*Materi yang Ditampilkan*
* * *

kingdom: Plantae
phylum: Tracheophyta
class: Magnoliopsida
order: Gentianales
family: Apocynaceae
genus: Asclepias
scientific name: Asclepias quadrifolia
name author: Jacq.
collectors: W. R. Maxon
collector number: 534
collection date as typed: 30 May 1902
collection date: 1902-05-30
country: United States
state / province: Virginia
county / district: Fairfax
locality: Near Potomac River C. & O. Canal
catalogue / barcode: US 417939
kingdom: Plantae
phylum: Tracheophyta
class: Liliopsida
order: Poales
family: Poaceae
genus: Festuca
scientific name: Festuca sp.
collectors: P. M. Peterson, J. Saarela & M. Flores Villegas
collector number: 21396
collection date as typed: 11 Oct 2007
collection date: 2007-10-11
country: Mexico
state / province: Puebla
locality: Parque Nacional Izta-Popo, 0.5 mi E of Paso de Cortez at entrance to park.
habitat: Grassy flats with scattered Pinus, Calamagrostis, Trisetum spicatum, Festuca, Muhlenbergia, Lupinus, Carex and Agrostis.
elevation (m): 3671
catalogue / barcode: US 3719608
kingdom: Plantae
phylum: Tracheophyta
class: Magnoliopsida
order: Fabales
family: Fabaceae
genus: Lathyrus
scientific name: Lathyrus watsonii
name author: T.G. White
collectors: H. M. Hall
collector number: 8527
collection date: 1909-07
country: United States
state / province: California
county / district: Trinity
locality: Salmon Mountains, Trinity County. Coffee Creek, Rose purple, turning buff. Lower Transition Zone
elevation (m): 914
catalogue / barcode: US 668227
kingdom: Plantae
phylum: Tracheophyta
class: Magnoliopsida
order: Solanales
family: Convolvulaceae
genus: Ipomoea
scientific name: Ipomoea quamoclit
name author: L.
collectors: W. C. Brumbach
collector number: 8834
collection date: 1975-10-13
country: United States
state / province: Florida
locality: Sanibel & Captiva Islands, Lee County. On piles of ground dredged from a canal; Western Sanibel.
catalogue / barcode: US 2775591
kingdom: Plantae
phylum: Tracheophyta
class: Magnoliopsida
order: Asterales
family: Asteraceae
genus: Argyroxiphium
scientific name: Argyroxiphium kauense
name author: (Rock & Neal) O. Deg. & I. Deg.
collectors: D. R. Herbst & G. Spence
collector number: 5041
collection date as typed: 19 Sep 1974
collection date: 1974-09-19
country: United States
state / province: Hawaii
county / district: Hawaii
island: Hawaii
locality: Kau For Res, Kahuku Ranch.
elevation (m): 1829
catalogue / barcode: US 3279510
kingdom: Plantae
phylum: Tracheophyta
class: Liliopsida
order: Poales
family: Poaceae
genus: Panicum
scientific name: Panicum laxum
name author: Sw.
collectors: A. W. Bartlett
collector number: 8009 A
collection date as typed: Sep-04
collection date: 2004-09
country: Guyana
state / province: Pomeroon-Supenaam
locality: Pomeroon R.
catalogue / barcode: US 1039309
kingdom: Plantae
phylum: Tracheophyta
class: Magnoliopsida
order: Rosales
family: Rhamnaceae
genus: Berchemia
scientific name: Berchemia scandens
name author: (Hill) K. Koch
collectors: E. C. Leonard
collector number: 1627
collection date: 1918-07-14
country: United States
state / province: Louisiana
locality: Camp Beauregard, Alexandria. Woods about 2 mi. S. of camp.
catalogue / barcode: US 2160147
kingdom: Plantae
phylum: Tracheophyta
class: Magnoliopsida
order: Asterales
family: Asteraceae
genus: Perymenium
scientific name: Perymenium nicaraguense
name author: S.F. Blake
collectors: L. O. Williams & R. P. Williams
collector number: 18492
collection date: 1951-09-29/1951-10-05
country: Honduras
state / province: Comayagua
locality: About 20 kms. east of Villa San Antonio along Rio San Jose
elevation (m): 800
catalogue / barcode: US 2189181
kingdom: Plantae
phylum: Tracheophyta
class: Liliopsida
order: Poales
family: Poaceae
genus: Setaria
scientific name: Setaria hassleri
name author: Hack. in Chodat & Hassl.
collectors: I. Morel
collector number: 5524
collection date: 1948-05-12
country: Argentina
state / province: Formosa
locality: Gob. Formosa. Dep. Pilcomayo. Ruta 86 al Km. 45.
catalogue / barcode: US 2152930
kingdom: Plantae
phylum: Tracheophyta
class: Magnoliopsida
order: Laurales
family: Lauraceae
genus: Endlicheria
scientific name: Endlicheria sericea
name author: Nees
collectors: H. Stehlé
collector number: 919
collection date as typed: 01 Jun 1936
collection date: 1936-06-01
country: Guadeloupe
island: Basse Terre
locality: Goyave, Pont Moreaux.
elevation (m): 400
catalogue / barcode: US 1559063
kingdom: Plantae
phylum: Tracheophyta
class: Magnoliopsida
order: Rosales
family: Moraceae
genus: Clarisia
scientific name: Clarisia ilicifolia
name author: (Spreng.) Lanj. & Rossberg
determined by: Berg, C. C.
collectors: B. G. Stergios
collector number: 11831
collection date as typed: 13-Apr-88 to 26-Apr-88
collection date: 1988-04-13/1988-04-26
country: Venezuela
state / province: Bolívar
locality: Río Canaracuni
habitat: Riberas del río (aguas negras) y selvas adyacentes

* * *

*Tugas*
Kutip kembali seluruh baris materi di atas tanpa mengubah satu kata atau tanda baca pun.

*Latihan Selesai*
kingdom: Plantae
phylum: Tracheophyta
class: Magnoliopsida
order: Gentianales
family: Apocynaceae
genus: Asclepias
scientific name: Asclepias quadrifolia
name author: Jacq.
collectors: W. R. Maxon
collector number: 534
collection date as typed: 30 May 1902
collection date: 1902-05-30
country: United States
state / province: Virginia
county / district: Fairfax
locality: Near Potomac River C. & O. Canal
catalogue / barcode: US 417939
kingdom: Plantae
phylum: Tracheophyta
class: Liliopsida
order: Poales
family: Poaceae
genus: Festuca
scientific name: Festuca sp.
collectors: P. M. Peterson, J. Saarela & M. Flores Villegas
collector number: 21396
collection date as typed: 11 Oct 2007
collection date: 2007-10-11
country: Mexico
state / province: Puebla
locality: Parque Nacional Izta-Popo, 0.5 mi E of Paso de Cortez at entrance to park.
habitat: Grassy flats with scattered Pinus, Calamagrostis, Trisetum spicatum, Festuca, Muhlenbergia, Lupinus, Carex and Agrostis.
elevation (m): 3671
catalogue / barcode: US 3719608
kingdom: Plantae
phylum: Tracheophyta
class: Magnoliopsida
order: Fabales
family: Fabaceae
genus: Lathyrus
scientific name: Lathyrus watsonii
name author: T.G. White
collectors: H. M. Hall
collector number: 8527
collection date: 1909-07
country: United States
state / province: California
county / district: Trinity
locality: Salmon Mountains, Trinity County. Coffee Creek, Rose purple, turning buff. Lower Transition Zone
elevation (m): 914
catalogue / barcode: US 668227
kingdom: Plantae
phylum: Tracheophyta
class: Magnoliopsida
order: Solanales
family: Convolvulaceae
genus: Ipomoea
scientific name: Ipomoea quamoclit
name author: L.
collectors: W. C. Brumbach
collector number: 8834
collection date: 1975-10-13
country: United States
state / province: Florida
locality: Sanibel & Captiva Islands, Lee County. On piles of ground dredged from a canal; Western Sanibel.
catalogue / barcode: US 2775591
kingdom: Plantae
phylum: Tracheophyta
class: Magnoliopsida
order: Asterales
family: Asteraceae
genus: Argyroxiphium
scientific name: Argyroxiphium kauense
name author: (Rock & Neal) O. Deg. & I. Deg.
collectors: D. R. Herbst & G. Spence
collector number: 5041
collection date as typed: 19 Sep 1974
collection date: 1974-09-19
country: United States
state / province: Hawaii
county / district: Hawaii
island: Hawaii
locality: Kau For Res, Kahuku Ranch.
elevation (m): 1829
catalogue / barcode: US 3279510
kingdom: Plantae
phylum: Tracheophyta
class: Liliopsida
order: Poales
family: Poaceae
genus: Panicum
scientific name: Panicum laxum
name author: Sw.
collectors: A. W. Bartlett
collector number: 8009 A
collection date as typed: Sep-04
collection date: 2004-09
country: Guyana
state / province: Pomeroon-Supenaam
locality: Pomeroon R.
catalogue / barcode: US 1039309
kingdom: Plantae
phylum: Tracheophyta
class: Magnoliopsida
order: Rosales
family: Rhamnaceae
genus: Berchemia
scientific name: Berchemia scandens
name author: (Hill) K. Koch
collectors: E. C. Leonard
collector number: 1627
collection date: 1918-07-14
country: United States
state / province: Louisiana
locality: Camp Beauregard, Alexandria. Woods about 2 mi. S. of camp.
catalogue / barcode: US 2160147
kingdom: Plantae
phylum: Tracheophyta
class: Magnoliopsida
order: Asterales
family: Asteraceae
genus: Perymenium
scientific name: Perymenium nicaraguense
name author: S.F. Blake
collectors: L. O. Williams & R. P. Williams
collector number: 18492
collection date: 1951-09-29/1951-10-05
country: Honduras
state / province: Comayagua
locality: About 20 kms. east of Villa San Antonio along Rio San Jose
elevation (m): 800
catalogue / barcode: US 2189181
kingdom: Plantae
phylum: Tracheophyta
class: Liliopsida
order: Poales
family: Poaceae
genus: Setaria
scientific name: Setaria hassleri
name author: Hack. in Chodat & Hassl.
collectors: I. Morel
collector number: 5524
collection date: 1948-05-12
country: Argentina
state / province: Formosa
locality: Gob. Formosa. Dep. Pilcomayo. Ruta 86 al Km. 45.
catalogue / barcode: US 2152930
kingdom: Plantae
phylum: Tracheophyta
class: Magnoliopsida
order: Laurales
family: Lauraceae
genus: Endlicheria
scientific name: Endlicheria sericea
name author: Nees
collectors: H. Stehlé
collector number: 919
collection date as typed: 01 Jun 1936
collection date: 1936-06-01
country: Guadeloupe
island: Basse Terre
locality: Goyave, Pont Moreaux.
elevation (m): 400
catalogue / barcode: US 1559063
kingdom: Plantae
phylum: Tracheophyta
class: Magnoliopsida
order: Rosales
family: Moraceae
genus: Clarisia
scientific name: Clarisia ilicifolia
name author: (Spreng.) Lanj. & Rossberg
determined by: Berg, C. C.
collectors: B. G. Stergios
collector number: 11831
collection date as typed: 13-Apr-88 to 26-Apr-88
collection date: 1988-04-13/1988-04-26
country: Venezuela
state / province: Bolívar
locality: Río Canaracuni
habitat: Riberas del río (aguas negras) y selvas adyacentes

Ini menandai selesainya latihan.